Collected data
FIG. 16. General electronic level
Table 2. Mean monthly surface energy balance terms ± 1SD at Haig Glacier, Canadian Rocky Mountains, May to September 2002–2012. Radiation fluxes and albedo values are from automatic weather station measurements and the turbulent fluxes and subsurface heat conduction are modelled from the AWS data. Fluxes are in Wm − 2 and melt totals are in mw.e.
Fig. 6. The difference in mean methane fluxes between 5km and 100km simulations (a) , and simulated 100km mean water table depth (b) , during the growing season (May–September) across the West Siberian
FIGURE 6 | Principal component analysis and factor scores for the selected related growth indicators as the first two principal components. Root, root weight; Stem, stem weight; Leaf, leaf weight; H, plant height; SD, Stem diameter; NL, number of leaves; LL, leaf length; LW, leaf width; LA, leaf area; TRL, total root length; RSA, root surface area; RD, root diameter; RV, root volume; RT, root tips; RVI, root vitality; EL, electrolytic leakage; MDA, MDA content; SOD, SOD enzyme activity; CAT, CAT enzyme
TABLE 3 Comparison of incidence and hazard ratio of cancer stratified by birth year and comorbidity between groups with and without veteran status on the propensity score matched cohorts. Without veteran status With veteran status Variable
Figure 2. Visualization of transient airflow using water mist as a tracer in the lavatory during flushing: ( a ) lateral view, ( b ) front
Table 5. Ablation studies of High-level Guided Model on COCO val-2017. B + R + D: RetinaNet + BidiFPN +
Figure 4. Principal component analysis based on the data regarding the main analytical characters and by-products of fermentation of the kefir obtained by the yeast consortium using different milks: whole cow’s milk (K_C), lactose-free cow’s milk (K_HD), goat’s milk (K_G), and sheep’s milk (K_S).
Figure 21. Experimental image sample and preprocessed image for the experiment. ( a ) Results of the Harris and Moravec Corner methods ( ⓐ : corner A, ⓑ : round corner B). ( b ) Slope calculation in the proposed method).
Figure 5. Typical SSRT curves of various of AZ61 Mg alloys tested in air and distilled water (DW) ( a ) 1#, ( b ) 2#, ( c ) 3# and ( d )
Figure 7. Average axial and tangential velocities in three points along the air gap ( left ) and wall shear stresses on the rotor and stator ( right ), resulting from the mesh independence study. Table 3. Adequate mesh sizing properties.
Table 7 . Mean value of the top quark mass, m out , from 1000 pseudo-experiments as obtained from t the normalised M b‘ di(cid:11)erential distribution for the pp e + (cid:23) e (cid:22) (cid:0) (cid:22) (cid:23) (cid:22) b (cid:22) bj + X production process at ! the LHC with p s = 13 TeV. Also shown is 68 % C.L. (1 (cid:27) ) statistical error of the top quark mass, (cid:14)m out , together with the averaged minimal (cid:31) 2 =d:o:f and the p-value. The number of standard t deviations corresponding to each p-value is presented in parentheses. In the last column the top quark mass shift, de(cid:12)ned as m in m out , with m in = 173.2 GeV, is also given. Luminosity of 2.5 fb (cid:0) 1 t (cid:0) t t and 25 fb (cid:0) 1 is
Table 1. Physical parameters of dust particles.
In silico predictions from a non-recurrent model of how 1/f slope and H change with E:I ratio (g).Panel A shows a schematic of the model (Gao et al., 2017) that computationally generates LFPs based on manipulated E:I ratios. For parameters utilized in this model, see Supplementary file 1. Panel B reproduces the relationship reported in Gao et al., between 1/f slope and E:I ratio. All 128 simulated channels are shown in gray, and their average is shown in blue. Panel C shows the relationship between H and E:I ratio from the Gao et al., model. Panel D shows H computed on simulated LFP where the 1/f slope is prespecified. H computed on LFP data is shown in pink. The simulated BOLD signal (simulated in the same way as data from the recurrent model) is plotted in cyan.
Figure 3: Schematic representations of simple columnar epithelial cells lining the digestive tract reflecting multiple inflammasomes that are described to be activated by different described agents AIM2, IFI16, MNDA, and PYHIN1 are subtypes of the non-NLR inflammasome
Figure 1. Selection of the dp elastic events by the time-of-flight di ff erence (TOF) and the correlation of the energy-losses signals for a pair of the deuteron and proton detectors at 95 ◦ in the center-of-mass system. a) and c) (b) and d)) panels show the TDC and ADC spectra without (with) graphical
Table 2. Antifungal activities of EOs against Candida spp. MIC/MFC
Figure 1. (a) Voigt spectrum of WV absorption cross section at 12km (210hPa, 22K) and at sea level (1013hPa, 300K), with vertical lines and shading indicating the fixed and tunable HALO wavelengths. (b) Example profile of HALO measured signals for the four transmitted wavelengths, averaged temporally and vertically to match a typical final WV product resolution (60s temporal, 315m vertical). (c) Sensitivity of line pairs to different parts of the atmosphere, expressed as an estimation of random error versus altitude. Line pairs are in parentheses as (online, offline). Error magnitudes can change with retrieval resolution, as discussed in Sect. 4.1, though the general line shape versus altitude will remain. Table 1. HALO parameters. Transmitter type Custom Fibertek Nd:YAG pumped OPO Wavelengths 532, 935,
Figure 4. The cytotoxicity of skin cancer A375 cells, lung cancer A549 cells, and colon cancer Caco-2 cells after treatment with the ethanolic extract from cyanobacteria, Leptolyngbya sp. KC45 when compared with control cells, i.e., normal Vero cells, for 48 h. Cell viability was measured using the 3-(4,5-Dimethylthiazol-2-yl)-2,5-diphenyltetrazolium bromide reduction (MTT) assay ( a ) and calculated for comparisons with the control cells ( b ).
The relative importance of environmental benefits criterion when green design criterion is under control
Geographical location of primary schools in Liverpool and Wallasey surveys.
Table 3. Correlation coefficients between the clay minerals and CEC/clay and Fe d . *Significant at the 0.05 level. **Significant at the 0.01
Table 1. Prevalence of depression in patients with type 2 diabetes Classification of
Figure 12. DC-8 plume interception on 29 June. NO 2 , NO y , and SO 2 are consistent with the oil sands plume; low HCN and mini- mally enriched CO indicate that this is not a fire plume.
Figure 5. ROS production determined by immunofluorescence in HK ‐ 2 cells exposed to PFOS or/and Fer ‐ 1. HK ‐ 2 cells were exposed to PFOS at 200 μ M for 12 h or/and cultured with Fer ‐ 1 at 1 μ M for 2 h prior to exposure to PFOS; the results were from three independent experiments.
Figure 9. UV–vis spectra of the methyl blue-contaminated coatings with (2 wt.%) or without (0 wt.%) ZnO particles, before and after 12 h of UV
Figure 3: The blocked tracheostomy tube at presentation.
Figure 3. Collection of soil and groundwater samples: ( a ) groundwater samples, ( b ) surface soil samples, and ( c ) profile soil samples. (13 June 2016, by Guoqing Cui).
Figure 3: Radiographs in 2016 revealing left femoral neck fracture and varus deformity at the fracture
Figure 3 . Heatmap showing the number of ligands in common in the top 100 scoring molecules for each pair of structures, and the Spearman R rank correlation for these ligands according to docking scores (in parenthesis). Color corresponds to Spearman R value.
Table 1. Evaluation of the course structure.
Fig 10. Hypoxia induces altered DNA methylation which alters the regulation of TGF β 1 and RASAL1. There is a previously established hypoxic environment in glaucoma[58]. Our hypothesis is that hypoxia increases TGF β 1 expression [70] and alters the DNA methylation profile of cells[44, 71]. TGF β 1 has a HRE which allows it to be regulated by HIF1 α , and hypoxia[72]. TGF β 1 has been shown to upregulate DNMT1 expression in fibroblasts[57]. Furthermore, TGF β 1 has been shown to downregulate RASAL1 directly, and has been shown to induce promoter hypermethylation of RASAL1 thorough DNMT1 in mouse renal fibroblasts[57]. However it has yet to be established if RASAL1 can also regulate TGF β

→ **Your instructions**
The required answer is the run of lines above, starting at the line with "Figure 2. Visualization" and ending at the line with "Figure 4. Principal", reproduced exactly with both ends.

→ **The completed task**
Figure 2. Visualization of transient airflow using water mist as a tracer in the lavatory during flushing: ( a ) lateral view, ( b ) front
Table 5. Ablation studies of High-level Guided Model on COCO val-2017. B + R + D: RetinaNet + BidiFPN +
Figure 4. Principal component analysis based on the data regarding the main analytical characters and by-products of fermentation of the kefir obtained by the yeast consortium using different milks: whole cow’s milk (K_C), lactose-free cow’s milk (K_HD), goat’s milk (K_G), and sheep’s milk (K_S).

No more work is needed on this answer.